## CONSEGNA
Riporti tutte le righe dei dati seguenti come elenco numerato, omettendo quelle vuote.
== DATI DISPONIBILI ==
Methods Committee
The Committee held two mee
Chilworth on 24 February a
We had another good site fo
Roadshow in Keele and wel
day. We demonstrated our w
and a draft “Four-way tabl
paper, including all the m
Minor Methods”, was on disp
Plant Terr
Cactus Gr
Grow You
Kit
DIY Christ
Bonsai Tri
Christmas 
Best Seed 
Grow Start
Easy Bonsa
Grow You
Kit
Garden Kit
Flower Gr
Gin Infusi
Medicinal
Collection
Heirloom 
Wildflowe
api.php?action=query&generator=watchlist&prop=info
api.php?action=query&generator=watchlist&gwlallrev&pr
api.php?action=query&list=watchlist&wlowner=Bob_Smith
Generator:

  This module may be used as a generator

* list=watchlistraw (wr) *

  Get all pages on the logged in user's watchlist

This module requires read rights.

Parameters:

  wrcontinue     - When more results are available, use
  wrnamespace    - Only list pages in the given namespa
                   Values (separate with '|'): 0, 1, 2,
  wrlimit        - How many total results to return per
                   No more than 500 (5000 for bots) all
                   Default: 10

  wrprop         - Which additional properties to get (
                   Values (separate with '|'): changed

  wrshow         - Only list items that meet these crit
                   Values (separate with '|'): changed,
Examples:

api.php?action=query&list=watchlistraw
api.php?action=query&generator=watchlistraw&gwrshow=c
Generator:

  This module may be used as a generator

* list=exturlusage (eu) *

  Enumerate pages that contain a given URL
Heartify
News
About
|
===
## SOLUZIONE ESERCIZIO
1. Methods Committee
2. The Committee held two mee
3. Chilworth on 24 February a
4. We had another good site fo
5. Roadshow in Keele and wel
6. day. We demonstrated our w
7. and a draft “Four-way tabl
8. paper, including all the m
9. Minor Methods”, was on disp
10. Plant Terr
11. Cactus Gr
12. Grow You
13. Kit
14. DIY Christ
15. Bonsai Tri
16. Christmas 
17. Best Seed 
18. Grow Start
19. Easy Bonsa
20. Grow You
21. Kit
22. Garden Kit
23. Flower Gr
24. Gin Infusi
25. Medicinal
26. Collection
27. Heirloom 
28. Wildflowe
29. api.php?action=query&generator=watchlist&prop=info
30. api.php?action=query&generator=watchlist&gwlallrev&pr
31. api.php?action=query&list=watchlist&wlowner=Bob_Smith
32. Generator:
33.   This module may be used as a generator
34. * list=watchlistraw (wr) *
35.   Get all pages on the logged in user's watchlist
36. This module requires read rights.
37. Parameters:
38.   wrcontinue     - When more results are available, use
39.   wrnamespace    - Only list pages in the given namespa
40.                    Values (separate with '|'): 0, 1, 2,
41.   wrlimit        - How many total results to return per
42.                    No more than 500 (5000 for bots) all
43.                    Default: 10
44.   wrprop         - Which additional properties to get (
45.                    Values (separate with '|'): changed
46.   wrshow         - Only list items that meet these crit
47.                    Values (separate with '|'): changed,
48. Examples:
49. api.php?action=query&list=watchlistraw
50. api.php?action=query&generator=watchlistraw&gwrshow=c
51. Generator:
52.   This module may be used as a generator
53. * list=exturlusage (eu) *
54.   Enumerate pages that contain a given URL
55. Heartify
56. News
57. About
58. |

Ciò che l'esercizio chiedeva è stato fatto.